Your bookkeeping still needs to record the full VAT on sales invoices, but the payment to HMRC is calculated differently.
Cash Accounting Scheme
Under the Cash Accounting Scheme, you account for VAT based on when you receive or make payments, rather than when you issue or receive invoices. This can improve cash flow if your customers are slow to pay.
Your records must still show the invoice date and the payment date so the correct VAT period can be determined.
Annual Accounting Scheme
You submit one VAT return per year instead of four, making interim payments during the year based on estimated VAT liability. The final return settles any difference.
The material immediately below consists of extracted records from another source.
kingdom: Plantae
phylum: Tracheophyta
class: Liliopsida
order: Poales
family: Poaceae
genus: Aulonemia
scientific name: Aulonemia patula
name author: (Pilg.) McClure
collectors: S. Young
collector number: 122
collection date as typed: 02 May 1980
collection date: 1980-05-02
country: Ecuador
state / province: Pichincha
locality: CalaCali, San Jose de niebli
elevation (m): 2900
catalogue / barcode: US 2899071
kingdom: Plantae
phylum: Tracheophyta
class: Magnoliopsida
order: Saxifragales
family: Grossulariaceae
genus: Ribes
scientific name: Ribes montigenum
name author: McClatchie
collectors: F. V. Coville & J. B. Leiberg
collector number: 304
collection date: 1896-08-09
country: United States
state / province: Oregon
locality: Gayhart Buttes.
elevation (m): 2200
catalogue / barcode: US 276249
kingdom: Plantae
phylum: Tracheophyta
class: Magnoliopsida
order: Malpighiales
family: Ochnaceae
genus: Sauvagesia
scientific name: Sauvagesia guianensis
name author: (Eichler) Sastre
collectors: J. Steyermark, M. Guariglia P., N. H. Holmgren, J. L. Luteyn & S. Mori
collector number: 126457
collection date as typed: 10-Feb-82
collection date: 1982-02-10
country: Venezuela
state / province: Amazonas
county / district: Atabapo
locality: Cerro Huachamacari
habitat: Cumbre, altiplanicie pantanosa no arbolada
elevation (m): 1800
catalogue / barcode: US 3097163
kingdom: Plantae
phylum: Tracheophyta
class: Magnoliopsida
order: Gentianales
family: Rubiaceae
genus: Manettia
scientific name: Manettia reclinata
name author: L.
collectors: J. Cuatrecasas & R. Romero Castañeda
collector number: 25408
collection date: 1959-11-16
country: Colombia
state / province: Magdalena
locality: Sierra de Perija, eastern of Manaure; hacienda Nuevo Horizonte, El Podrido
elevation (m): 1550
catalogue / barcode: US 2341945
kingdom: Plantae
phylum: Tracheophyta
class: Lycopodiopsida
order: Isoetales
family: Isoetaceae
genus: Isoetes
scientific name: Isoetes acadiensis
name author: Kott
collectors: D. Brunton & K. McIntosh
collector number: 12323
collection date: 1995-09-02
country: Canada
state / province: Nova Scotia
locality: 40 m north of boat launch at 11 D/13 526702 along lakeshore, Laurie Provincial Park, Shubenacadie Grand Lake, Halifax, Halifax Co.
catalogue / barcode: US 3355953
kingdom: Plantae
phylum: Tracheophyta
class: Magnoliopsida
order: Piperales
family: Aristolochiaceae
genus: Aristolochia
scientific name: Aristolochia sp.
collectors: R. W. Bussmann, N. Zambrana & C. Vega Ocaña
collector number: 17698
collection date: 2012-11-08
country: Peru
Common VAT bookkeeping mistakes
- Reclaiming VAT without a valid invoice – you need a VAT invoice showing the supplier’s VAT number
- Applying the wrong VAT rate – check each supply carefully, especially food and drink
- Not accounting for reverse charge – missing this on overseas purchases means your VAT return is wrong
- Claiming VAT on exempt items – business entertainment, insurance and financial services are common traps
- Not reconciling the VAT account – compare your VAT return figures to your accounting records before filing
- Late filing – VAT return deadlines are strict and penalties apply from the first default under the new points-based system
- Mixing zero-rated and exempt – they look similar but have very different consequences for input VAT recovery
Record retention
VAT records must be kept for 6 years from the date of the transaction. For the VAT Mini One Stop Shop (MOSS), the retention period is 10 years. See our records retention guide for full details.